The recent Panama Papers news stories wouldn’t have been possible without big data. The time that it would have taken humans to sort, process and analyse a reported 11.5 million files, some of which were paper based, would have meant we would still be here next year waiting for juicy data about David Cameron’s family tax affairs.
Or maybe we would never have heard about these revelations, because it is one thing to read millions of documents, but it is an entirely other activity to review terabytes of data to uncover links, trends and relationships between many thousands of pieces of information.
Big data has revolutionised information discovery in situations like this – enabling the dissection of data in a matter of seconds, and the pulling of insights based on keyword searches – within a system that instantly links related information to start uncovering interesting relationships between individuals mentioned in the data.
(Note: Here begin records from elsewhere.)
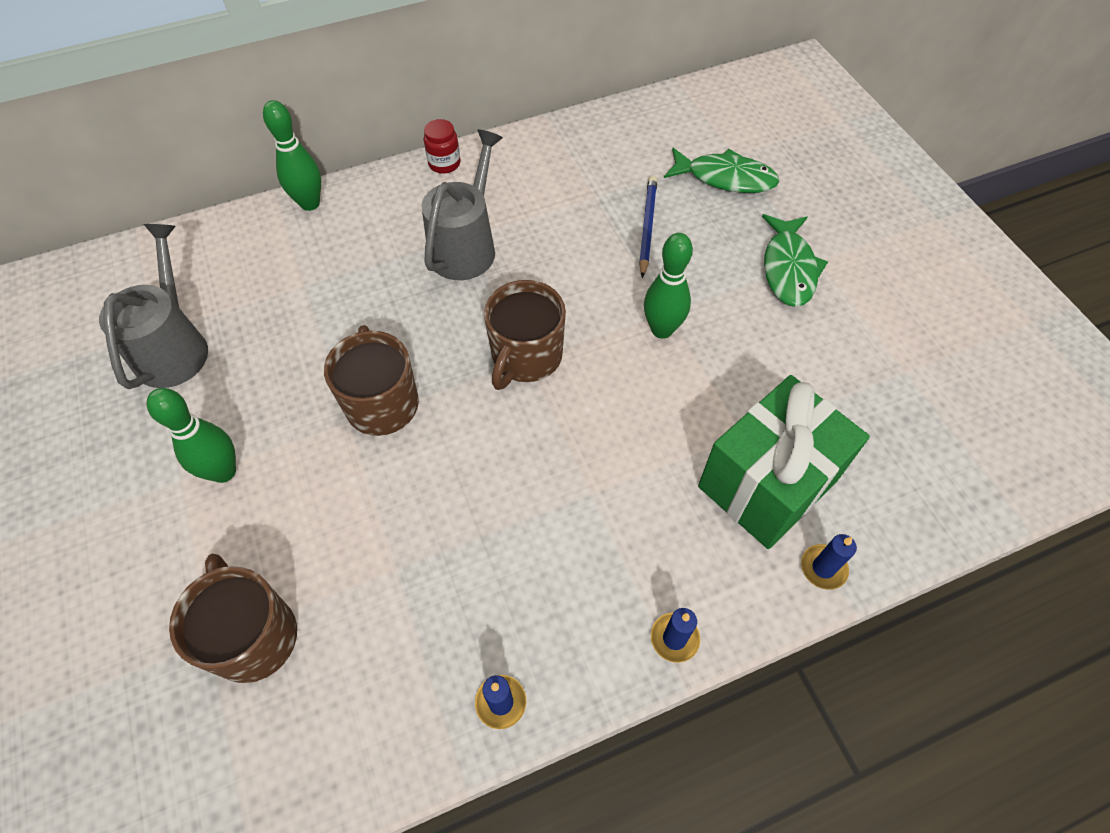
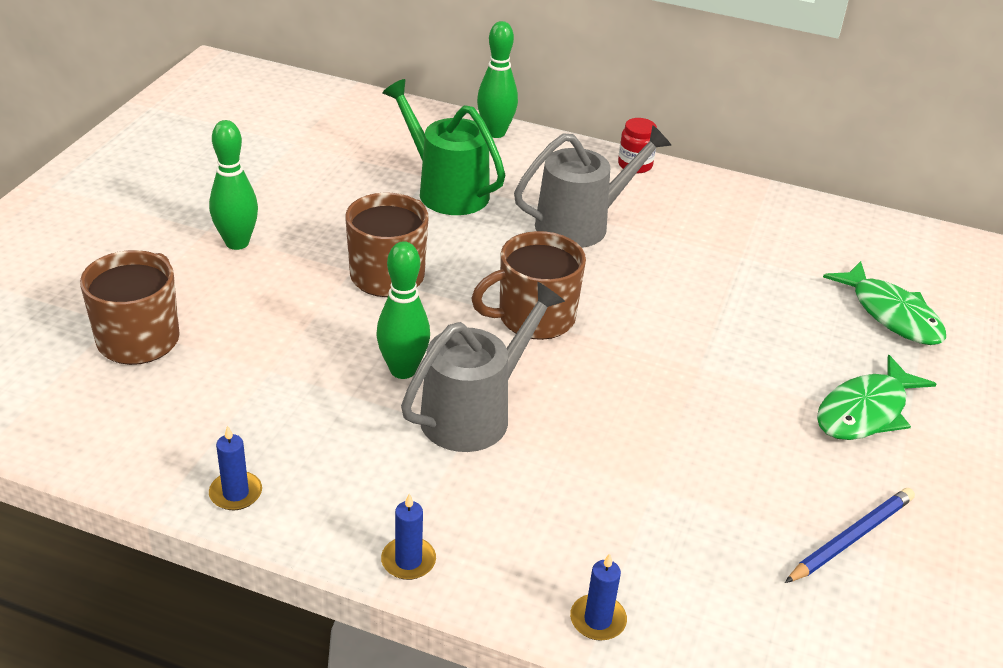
camera: 40 degrees right, 20 degrees down
(174, 347) = (296, 159): grey watering can -> grey watering can (474, 413)
(335, 288) = (446, 190): none -> green watering can
(647, 227) = (761, 302): blue pencil -> blue pencil (851, 538)
(662, 329) = (676, 374): green bowling pin -> green bowling pin (403, 370)
(767, 483) = (628, 532): green gift -> none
The Panama Papers leak contained a reported 5 million emails, 3 million database files, 2 million PDFs, 1 million images and over 320,000 text files. Some of these files are searchable, but many are PDFs or images that cannot be searched against. Big data technology and complimentary tools have meant that documents can be processed with Optical Character Recognition where images containing written info can be ‘read’ and converted into text – making images searchable and open to analysis. Additionally, many document management systems collect metadata associated with files and store it as searchable data – such as information around who saved the file, when it was saved, what the file location was (i.e. was it in a folder marked “The Camerons” 😉 ).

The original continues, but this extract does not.